# 07 brute front tire



## billybob36703 (May 4, 2011)

i got a 07 brute and the front left tire has a lean to it like this / and the right side is straight its got a 2 in lift and 30 in backs i checked the wheel bearings and ball joints and a-arm bushings all of it seemed tight and neither one of the a-arms are bent any suggestions


----------



## billybob36703 (May 4, 2011)

Any suggestions would be greatly appreciated


----------



## rmax (Nov 21, 2009)

upper a arm bushings


----------



## KMKjr (Jan 9, 2009)

Bent rear upper control arm mount.

Does it look like this?










Then check here:


----------



## billybob36703 (May 4, 2011)

Yea its leaned out like that not as bad tho all the bushings feel tight


----------



## dman66 (Feb 20, 2011)

Could be anything from bad wheel hub bearings,bent a-arm,bent upper a-arm mount,bad a-arm bushings - though the tire would lean in probably,I think you can check the upper a-arm mounts with a square off the frame - the mounts should be 90 degrees down from across the front frame/side to side.


----------



## billybob36703 (May 4, 2011)

yeah i know it could be anything i called myself checking everything thats y i asked for help cause i was stumped by it


----------



## dman66 (Feb 20, 2011)

Yeah,I had the problem where both my front tires were leaning in at the tops due to bad a-arm bushings and ball joints - I still have to check my rear upper a-arm mounts up front to see if they are bent,but some of the leaning in was due to weak shock springs,so I installed coil spring spacers and that brought the tops out much better near center.
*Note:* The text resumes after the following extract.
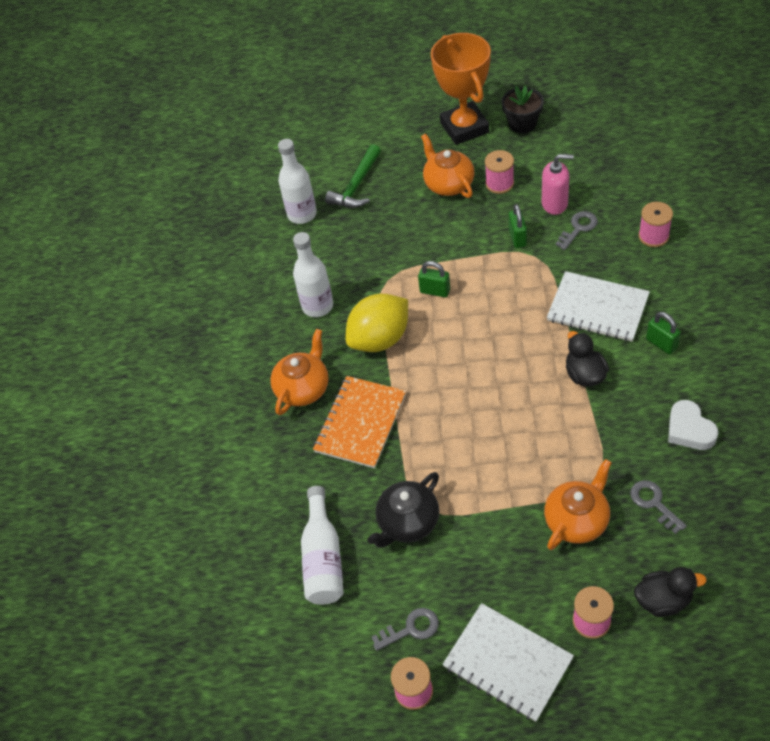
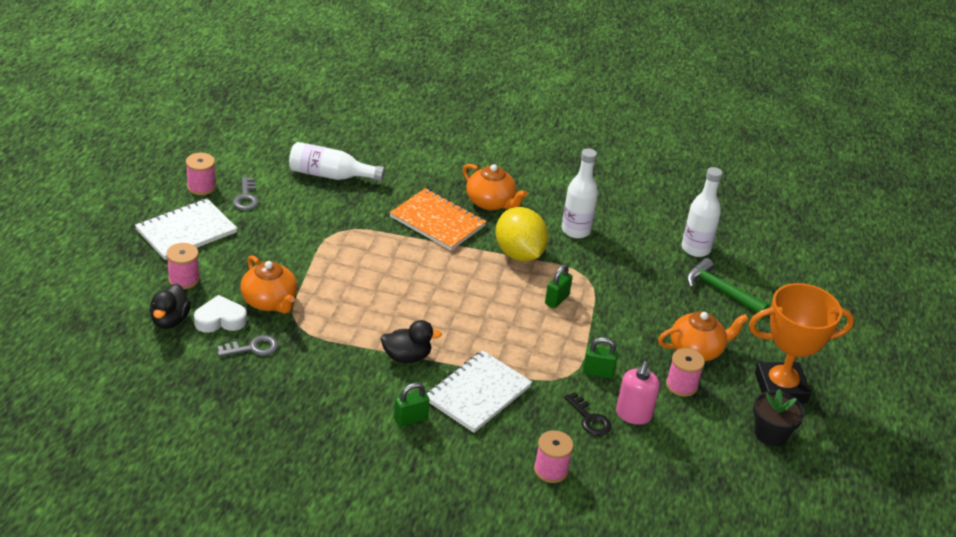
camera: 95 degrees right, 15 degrees down
black teapot [367,472,439,548] -> none
grey key [555,211,598,250] -> black key [564,392,611,436]
white heart [668,400,718,450] -> white heart moved to [194,295,247,333]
I also have the left rear tire top leaning out,which I have to look into yet - could be due to rear a-arm bushings or hub bushings.


----------



## billybob36703 (May 4, 2011)

Well thanks to yall I found my problem the top a-arm mount ended up being bent out got it back in some but just gotta figure out how to get it the rest of the way


----------



## 2010Bruterider (Jun 20, 2010)

My left front tire leans out like that at the top. I believe my a-arm mounting bracket is bent. I hammered it back in a while ago, and it straightened the tire up. But I've riden it a few times now and it's leaning again. I guess I have to weld in some extra support. Take a lesson from me, don't crash your Brute. They don't like it.


----------



## dman66 (Feb 20, 2011)

I checked my front upper a-arm mounts today - found the left side is good,but the right is almost 1/8 inch out - the top of tire leans in alittle.I'll be looking into adjusting the mount soon.


----------